Angie came into her sixth Sensory Integration (SI) session with her mum, looking visibly upset. The moment she entered the reception area, she softly shared: “Something happened at school.” Her face showed the emotional weight she was carrying. As we moved into the therapy space, it became clear that today would be less about structured activities and more about emotional processing—through movement, conversation, and connection.
While Angie explored the sensory-rich environment—climbing, bouncing, sliding, and swinging—she opened up about a recent argument with her best friend. The conflict had started during a playdate and spilled over into the school day, where unresolved feelings turned into reactive behavior. When her friend refused to play, Angie lashed out physically, leading to an incident that left her friend hurt and Angie being sent home early. Throughout the session, Angie oscillated between wanting to talk and becoming overwhelmed.

Recognizing this, the therapist shifted gears—bringing playfulness, silliness, and laughter into the room.

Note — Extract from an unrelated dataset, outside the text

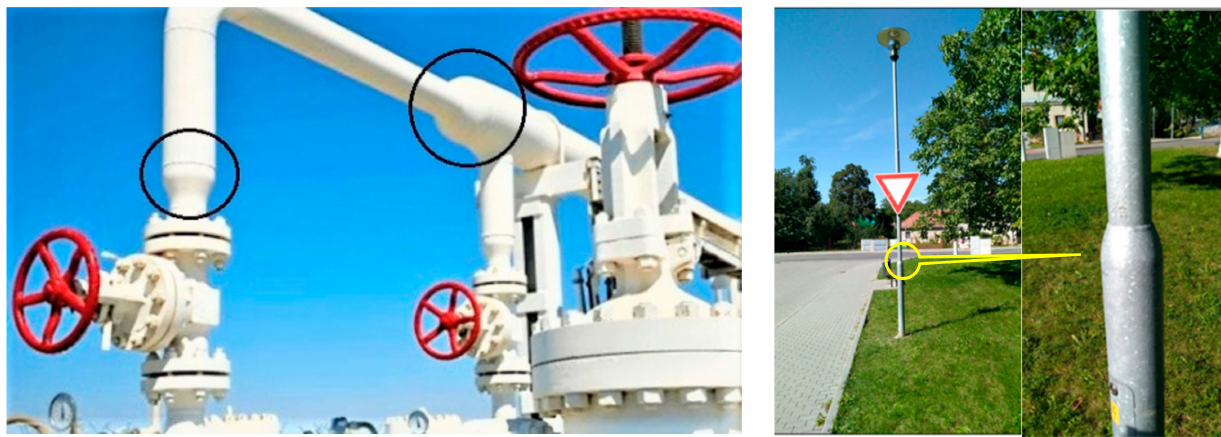
Figure 1. Example of frame structures in the form of ( left ) pipe structure for oil and gas application, as well as ( right ) road and street light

This light-hearted, therapeutic approach wasn’t just about distraction—it was a purposeful regulation strategy. Humor, shared giggles, and imaginative play helped Angie feel safe enough to stay with a hard topic without being emotionally hijacked. This is where the science comes in: laughter stimulates the release of endorphins, our brain's natural feel-good chemicals. These help improve mood, reduce stress, and shift the body out of a sympathetic nervous system (SNS) state—fight, flight, or freeze—and back into balance. As Angie laughed, moved, and felt seen, she began to calm. Her “thinking brain” reengaged. She was no longer in the grip of an amygdala hijack, a term used to describe when the emotional brain takes over, overriding the rational part of the brain and leading to impulsive reactions. By the end of the session, Angie had not only smiled—she had also created a plan: make peace with her friend and leave the incident behind.

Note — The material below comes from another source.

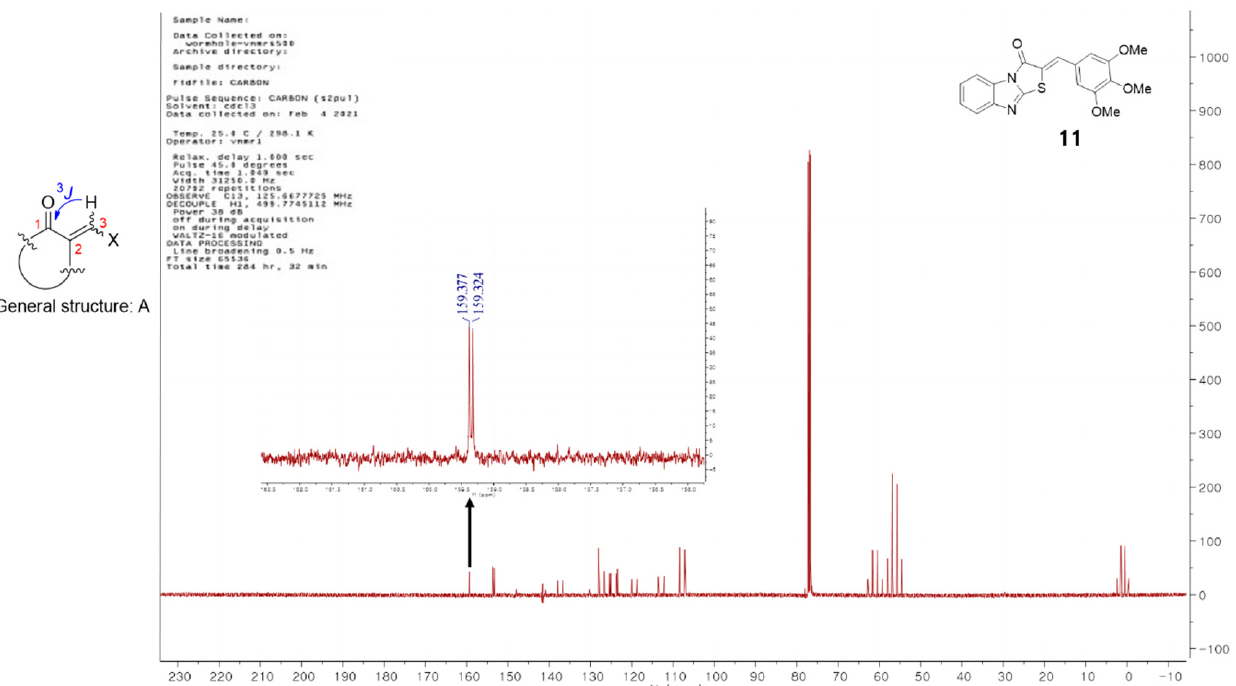
Figure 1. General structure of derivatives with trisubstituted exocyclic C, C-double bond, and the proton-coupled 13 C spectrum of compound 11 .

OT Insight: Why Silliness and Movement Work
A playful therapeutic stance is not accidental. When a child is overwhelmed by emotion, especially when the amygdala is in control, the nervous system is in a state of alarm. This is the sympathetic nervous system at work, getting the body ready to defend itself. But prolonged activation of this system isn’t helpful in social or learning environments—and it’s exhausting for the child.
Enter laughter. By being silly, making jokes, and gently shifting the child’s focus away from stress, we stimulate endorphin release, reduce cortisol, and open the door to co-regulation. Combined with vestibular and proprioceptive input from movement, this approach helps a child re-access their frontal cortex—the part of the brain responsible for thinking, planning, and emotional control. For Angie, this meant staying present with a tough conversation without shutting down or escalating.
Takeaway for Parents and Educators:
- When emotions are big, don’t push for a serious talk—play first.
- Movement, silliness, and laughter are powerful regulation tools.
- Children aren’t “avoiding” when they want to have fun—they may be recovering.
- Healing doesn’t always look serious. Sometimes, it sounds like giggles on a trampoline.